> **TASK GOAL**
Report back every line from the entries below in which the word "таңдаңыз" occurs.

:: DATA SECTION

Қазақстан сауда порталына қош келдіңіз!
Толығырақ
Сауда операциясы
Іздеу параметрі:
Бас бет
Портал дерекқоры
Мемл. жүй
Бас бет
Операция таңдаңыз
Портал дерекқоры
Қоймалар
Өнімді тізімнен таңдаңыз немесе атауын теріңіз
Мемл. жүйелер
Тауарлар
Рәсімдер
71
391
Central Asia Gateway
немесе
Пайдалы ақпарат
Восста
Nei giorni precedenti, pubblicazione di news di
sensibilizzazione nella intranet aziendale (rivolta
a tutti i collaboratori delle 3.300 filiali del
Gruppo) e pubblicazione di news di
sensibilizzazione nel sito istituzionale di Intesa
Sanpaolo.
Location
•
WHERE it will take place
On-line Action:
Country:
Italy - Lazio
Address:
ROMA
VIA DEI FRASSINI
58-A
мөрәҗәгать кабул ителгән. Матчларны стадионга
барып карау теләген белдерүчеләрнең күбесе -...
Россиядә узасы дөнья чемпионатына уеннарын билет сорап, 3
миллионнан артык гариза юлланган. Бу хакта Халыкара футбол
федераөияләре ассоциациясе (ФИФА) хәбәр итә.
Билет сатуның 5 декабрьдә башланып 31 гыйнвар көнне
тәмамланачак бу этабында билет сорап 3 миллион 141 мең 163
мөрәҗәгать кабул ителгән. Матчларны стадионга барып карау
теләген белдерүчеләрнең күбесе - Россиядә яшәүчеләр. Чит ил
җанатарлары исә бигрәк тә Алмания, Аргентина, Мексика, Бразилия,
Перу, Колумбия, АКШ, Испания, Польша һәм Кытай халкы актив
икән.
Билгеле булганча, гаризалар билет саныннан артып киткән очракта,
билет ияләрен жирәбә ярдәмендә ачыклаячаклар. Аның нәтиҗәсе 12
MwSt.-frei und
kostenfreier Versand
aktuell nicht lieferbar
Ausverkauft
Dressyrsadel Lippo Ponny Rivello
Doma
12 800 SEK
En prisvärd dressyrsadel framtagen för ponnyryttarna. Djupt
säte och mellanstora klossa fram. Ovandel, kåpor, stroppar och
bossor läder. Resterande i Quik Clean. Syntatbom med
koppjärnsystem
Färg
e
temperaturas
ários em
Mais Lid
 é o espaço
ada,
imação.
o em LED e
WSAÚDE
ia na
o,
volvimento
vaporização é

::::

> **RESPONSE BOX**
Операция таңдаңыз
Өнімді тізімнен таңдаңыз немесе атауын теріңіз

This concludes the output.